* [What to work on] Reproduce, from the lines below, exactly the stretch that begins at the line containing "The texture function" and ends at the line containing "X Y ERC VERC", both included.

(Supplied material Opens)

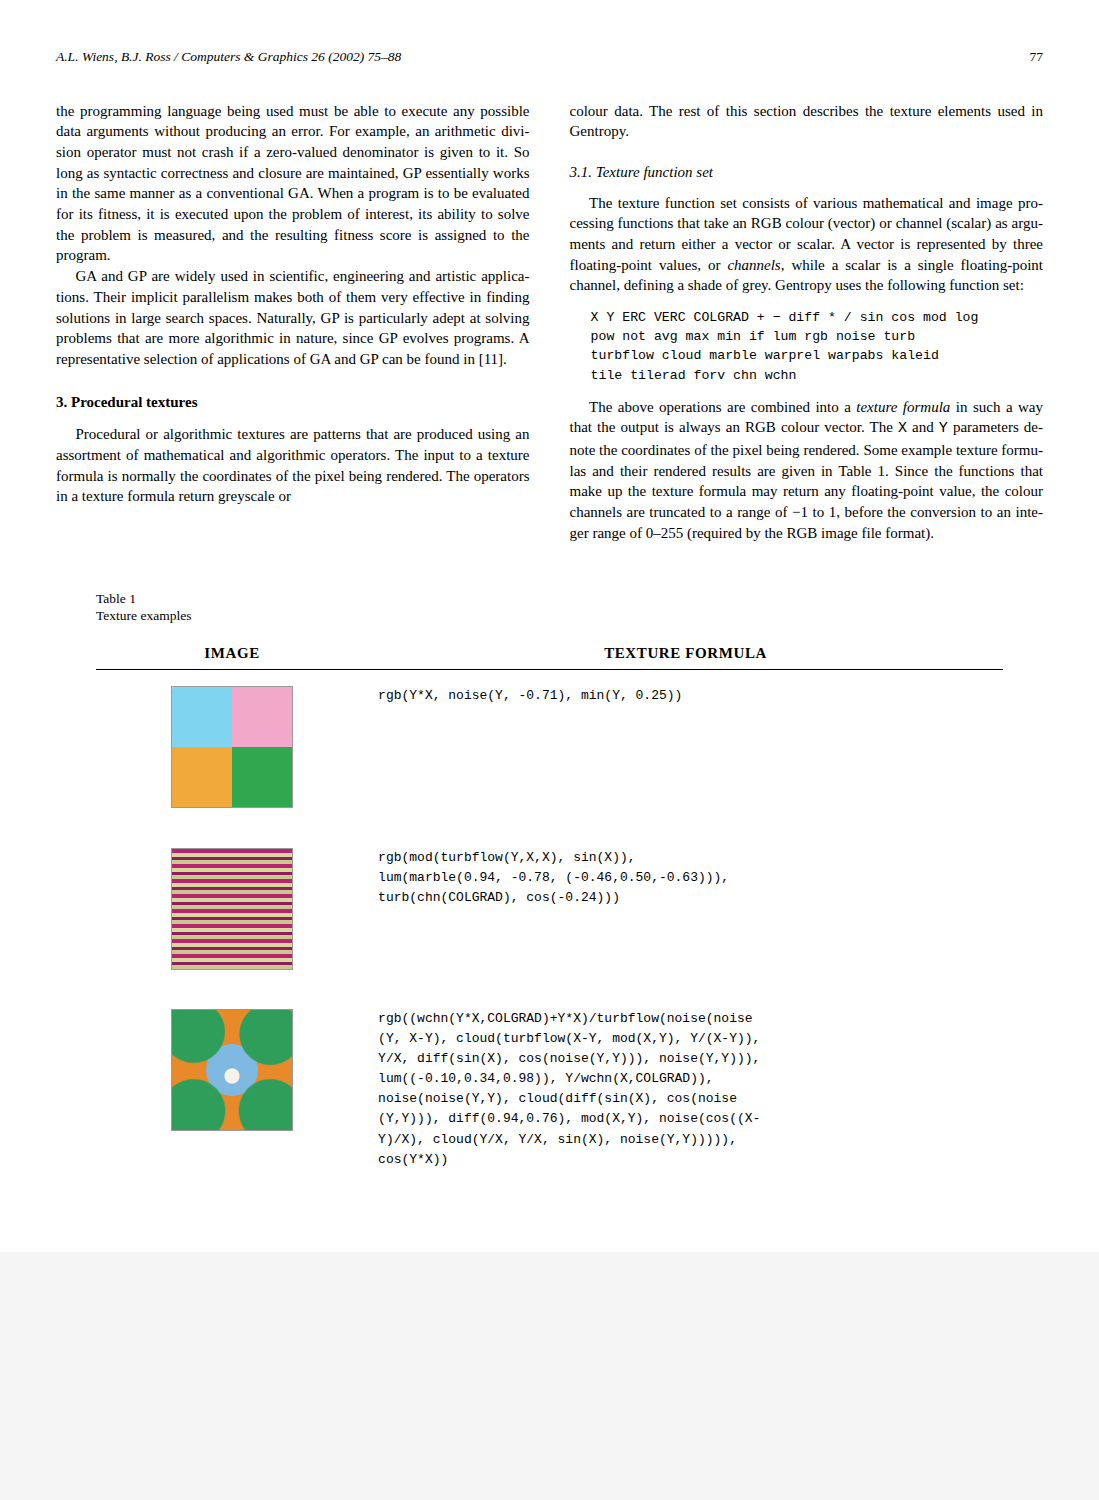A.L. Wiens, B.J. Ross / Computers & Graphics 26 (2002) 75–88 77
the programming language being used must be able to execute any possible data arguments without producing an error. For example, an arithmetic division operator must not crash if a zero-valued denominator is given to it. So long as syntactic correctness and closure are maintained, GP essentially works in the same manner as a conventional GA. When a program is to be evaluated for its fitness, it is executed upon the problem of interest, its ability to solve the problem is measured, and the resulting fitness score is assigned to the program.
GA and GP are widely used in scientific, engineering and artistic applications. Their implicit parallelism makes both of them very effective in finding solutions in large search spaces. Naturally, GP is particularly adept at solving problems that are more algorithmic in nature, since GP evolves programs. A representative selection of applications of GA and GP can be found in [11].
3. Procedural textures
Procedural or algorithmic textures are patterns that are produced using an assortment of mathematical and algorithmic operators. The input to a texture formula is normally the coordinates of the pixel being rendered. The operators in a texture formula return greyscale or
colour data. The rest of this section describes the texture elements used in Gentropy.
3.1. Texture function set
The texture function set consists of various mathematical and image processing functions that take an RGB colour (vector) or channel (scalar) as arguments and return either a vector or scalar. A vector is represented by three floating-point values, or channels, while a scalar is a single floating-point channel, defining a shade of grey. Gentropy uses the following function set:
X Y ERC VERC COLGRAD + − diff * / sin cos mod log pow not avg max min if lum rgb noise turb turbflow cloud marble warprel warpabs kaleid tile tilerad forv chn wchn
The above operations are combined into a texture formula in such a way that the output is always an RGB colour vector. The X and Y parameters denote the coordinates of the pixel being rendered. Some example texture formulas and their rendered results are given in Table 1. Since the functions that make up the texture formula may return any floating-point value, the colour channels are truncated to a range of −1 to 1, before the conversion to an integer range of 0–255 (required by the RGB image file format).
Table 1
Texture examples
| IMAGE | TEXTURE FORMULA |
| --- | --- |
| | rgb(Y*X, noise(Y, -0.71), min(Y, 0.25)) |
| | rgb(mod(turbflow(Y,X,X), sin(X)), lum(marble(0.94, -0.78, (-0.46,0.50,-0.63))), turb(chn(COLGRAD), cos(-0.24))) |
| | rgb((wchn(Y*X,COLGRAD)+Y*X)/turbflow(noise(noise (Y, X-Y), cloud(turbflow(X-Y, mod(X,Y), Y/(X-Y)), Y/X, diff(sin(X), cos(noise(Y,Y))), noise(Y,Y))), lum((-0.10,0.34,0.98)), Y/wchn(X,COLGRAD)), noise(noise(Y,Y), cloud(diff(sin(X), cos(noise (Y,Y))), diff(0.94,0.76), mod(X,Y), noise(cos((X- Y)/X), cloud(Y/X, Y/X, sin(X), noise(Y,Y))))), cos(Y*X)) |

(Supplied material Closes)

* [Your solution]
The texture function set consists of various mathematical and image processing functions that take an RGB colour (vector) or channel (scalar) as arguments and return either a vector or scalar. A vector is represented by three floating-point values, or channels, while a scalar is a single floating-point channel, defining a shade of grey. Gentropy uses the following function set:
X Y ERC VERC COLGRAD + − diff * / sin cos mod log pow not avg max min if lum rgb noise turb turbflow cloud marble warprel warpabs kaleid tile tilerad forv chn wchn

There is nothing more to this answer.